Pninat Mishpat: Buying Oneself Back from the Chevra Kaddisha

(based on Shut Chatam Sofer, Choshen Mishpat 111)

Case: Yaakov’s children died, and when he subsequently had another son (Reuven), he “sold” his son to the Chevra Kaddisha for five gold coins. The condition was that if Reuven lived and merited to get married, Yaakov would give the Chevra Kaddisha ten gold coins to “buy him back.” Yaakov also promised to give the Chevra Kaddisha a small amount of money on a weekly basis throughout his son’s lifetime. Reuven is now twenty seven years old, Yaakov has been dead for some time, and nothing has been given to the Chevra Kaddisha. Reuven now wants to get married, but the Chevra Kaddisha is protesting his right to get married until he pays them. Reuven points out that Yaakov died without enough money to even pay Reuven’s mother’s ketuba so that he has not inherited any money from which to make payment for his father’s promises.


Ruling: If Yaakov had left an inheritance, then the matter would be the subject of a machloket between the Rambam, who rules that the sons must use it to pay their father’s oaths, and the Mordechai who says that he does not have to. However, if he did not leave behind any real estate from which payment can be taken, it is clear that the sons are not obligated to pay their father’s oaths. Therefore, the promise of weekly payments is certainly not Reuven’s issue.
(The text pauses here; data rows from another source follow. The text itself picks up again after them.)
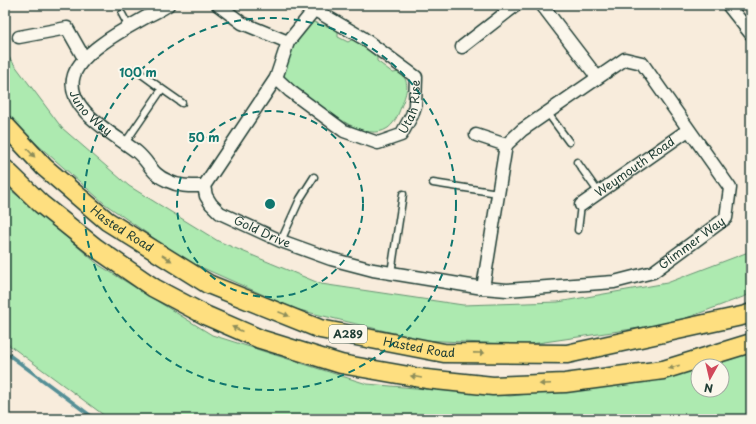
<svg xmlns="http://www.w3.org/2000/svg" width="756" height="424" font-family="'Playpen Sans',sans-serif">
	<rect width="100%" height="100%" fill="#f8ecdc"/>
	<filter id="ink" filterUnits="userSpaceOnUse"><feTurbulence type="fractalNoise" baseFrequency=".025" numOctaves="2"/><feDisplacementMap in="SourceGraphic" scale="8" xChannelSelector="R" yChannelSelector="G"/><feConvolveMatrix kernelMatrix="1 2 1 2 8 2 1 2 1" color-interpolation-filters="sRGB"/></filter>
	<g filter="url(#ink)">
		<path fill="#adeab0" stroke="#669472" d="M308,22h6l9,4 1,-1 14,5v7l10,5 5,-3 24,15v7l16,12 7,-1c10,10 7,18 3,30 -4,10 -7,20 -15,26 -22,15 -57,-15 -73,-27 -11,-8 -22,-16 -32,-24l-1,-5 9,-30z
			M5,52l57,76 67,58 89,55 103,43 142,21 95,-3 109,-19 84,-32v43l-78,29 -149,22 -102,-5 -127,-31 -110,-49 -80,-56 -91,-80 -9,-11z
			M5,185l94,80 113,70 155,49 143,12 146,-16 42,-12v22h24v-24h-17l27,-7 19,-9v69h-642l-104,-77z"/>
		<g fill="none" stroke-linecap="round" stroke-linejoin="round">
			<path stroke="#548f96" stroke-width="3.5" d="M5,352l90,67"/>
			<defs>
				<path id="service" d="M122,14l7,13
					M136,70l26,19
					M547,112l22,30
					M125,143l37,-54 20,14
					M577,162l22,31
					M433,183l65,10
					M578,230l3,-25
					M281,241l19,-42 14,-22
					M391,273l12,-79"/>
				<g id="minor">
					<path id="s1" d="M168,5c-7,5 -15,8 -22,12 -21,12 -64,34 -72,58 -11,34 42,60 63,77 13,11 14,22 31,29 12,6 23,5 36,5"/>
					<path id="s2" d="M218,5l24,18 46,19 -12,36 -72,108 2,10 5,8 9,9 61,28 50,18 42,11 110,18 24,2 107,-8 39,-10 73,-54 4,-30 -88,-125 -17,-4 -103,71 -16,15"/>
					<path d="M542,5l55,72"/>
					<path d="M728,5l23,29"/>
					<path d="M19,37l48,-9 17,30"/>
					<path d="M288,42l30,-37"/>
					<path d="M462,47l54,-42"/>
					<path id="s3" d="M276,78l14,13 54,40 34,12 23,-8 11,-20 3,-9 1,-29 -53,-39 -48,-28"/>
					<path d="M476,135l30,10 -23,143"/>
					<path id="s4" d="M581,205l107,-75"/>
				</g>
				<g id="primary">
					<path id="s5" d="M5,125l39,42 63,54 101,63 112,45 124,24 123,1 179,-39 5,-2"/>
					<path d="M5,169l36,35 55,44 58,40 53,28 53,23 81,25 85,15 67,7 72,-3 98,-13 88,-27"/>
				</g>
			</defs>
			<use href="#service" stroke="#1f3d34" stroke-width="9"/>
			<use href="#minor" stroke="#1f3d34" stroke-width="15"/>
			<use href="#primary" stroke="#1f3d34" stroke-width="21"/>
			<use href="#service" stroke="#fbf7ec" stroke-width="6"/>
			<use href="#minor" stroke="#fbf7ec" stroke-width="12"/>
			<use href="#primary" stroke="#fedf80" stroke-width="18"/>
		</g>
		<defs><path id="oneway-solid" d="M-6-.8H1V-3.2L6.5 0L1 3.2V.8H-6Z"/></defs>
		<g fill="#8e8e5a">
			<use href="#oneway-solid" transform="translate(31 153) rotate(47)"/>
			<use href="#oneway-solid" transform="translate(167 258) rotate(32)"/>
			<use href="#oneway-solid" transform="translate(284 314) rotate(22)"/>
			<use href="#oneway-solid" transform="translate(237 329) rotate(-156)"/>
			<use href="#oneway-solid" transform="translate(479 353) rotate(1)"/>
			<use href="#oneway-solid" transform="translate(674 367) rotate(163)"/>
			<use href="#oneway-solid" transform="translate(416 377) rotate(-170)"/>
			<use href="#oneway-solid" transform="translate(545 384) rotate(177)"/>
		</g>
	</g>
	<g fill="none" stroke="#0f766e" stroke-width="2" stroke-dasharray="7 5">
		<circle cx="270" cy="204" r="93"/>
		<circle cx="270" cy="204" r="186"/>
	</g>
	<g text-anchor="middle" stroke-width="4" stroke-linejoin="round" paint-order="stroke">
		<rect fill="#fbf7ec" stroke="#61756b" stroke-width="1" x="329" y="325" width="38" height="18" rx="3"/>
		<g font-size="11" font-weight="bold" fill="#1f3d34">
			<text x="348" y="338">A289</text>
		</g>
		<g font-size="12" fill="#1f3d34" stroke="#fbf7ec">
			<text dy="4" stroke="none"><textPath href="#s3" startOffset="177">Utah Rise</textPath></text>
			<text dy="4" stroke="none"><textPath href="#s1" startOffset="164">Juno Way</textPath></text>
			<text dy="4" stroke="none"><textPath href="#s4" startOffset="66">Weymouth Road</textPath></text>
			<text dy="4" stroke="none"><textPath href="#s5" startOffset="157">Hasted Road</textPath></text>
			<text dy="4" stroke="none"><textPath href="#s2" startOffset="326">Gold Drive</textPath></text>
			<text dy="4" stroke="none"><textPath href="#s2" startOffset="775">Glimmer Way</textPath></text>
			<text dy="4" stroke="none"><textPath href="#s5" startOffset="481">Hasted Road</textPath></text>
		</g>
	</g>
	<circle cx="270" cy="204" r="6" fill="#0f766e" stroke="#fbf7ec" stroke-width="2"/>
	<g font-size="12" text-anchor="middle" font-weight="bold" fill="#0f766e" stroke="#fbf7ec" stroke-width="4" stroke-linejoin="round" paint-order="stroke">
		<text x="138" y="77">100 m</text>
		<text x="204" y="142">50 m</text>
	</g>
	<rect width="756" height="424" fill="none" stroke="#fbf7ec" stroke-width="20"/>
	<rect x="10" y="10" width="736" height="404" fill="none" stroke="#1f3d34" stroke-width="1.5" filter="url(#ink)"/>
	<g transform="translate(710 378) rotate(188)"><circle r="19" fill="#fbf7ec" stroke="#a3ada2"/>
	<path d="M0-3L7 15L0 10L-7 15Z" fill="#d1495b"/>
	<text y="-6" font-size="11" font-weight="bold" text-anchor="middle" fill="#1f3d34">N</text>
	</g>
</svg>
We must understand what it means to sell one’s son. It is obvious that one cannot literally sell his son, nor can he set him aside for the use of hekdesh. The only vaguely similar type of sale of a person is the earning power of one’s daughter or the ability to have her married by her master until she becomes a halachic adult. However, a person himself or herself cannot be sold or owned by someone else.

Even when a father “redeems” his son by payment to a kohen, he is not buying him back but fulfilling a mitzva to pay money in that setting. If no one redeems the boy, he is not owned by the kohanim and is not holy in any way. Although in the narrative of a pidyon haben, we ask the father if he would prefer to have his son or leave him as is, that is just to show love of the mitzva, as halachically there is no choice to make (see Rama, Yoreh Deah 305:10).

The minhag to sell the child in Yaakov’s circumstances is a practice that emanates from the fear that there is a decree that his children will die. This “sale” is to make the children attributable to someone else to extricate them from the decree. We find people who were attributed to people who were not their parents (e.g., Serach bat Asher was Asher’s step-daughter).

So, if Yaakov did not “buy back” Reuven, he can be “considered the child” of the chevra kadisha. However that does not mean that the Chevra Kaddisha can prevent Reuven from getting married, just as a father cannot prevent his son from doing so (see Rama. YD 240:25). It would be a sin for the Chevra Kaddisha to try to delay a marriage for even a short time. On the other hand, since the Chevra Kaddisha helped to protect Reuven and enable him to reach the time of his marriage, he should try to show his thanks with payment according to his capabilities after he marries.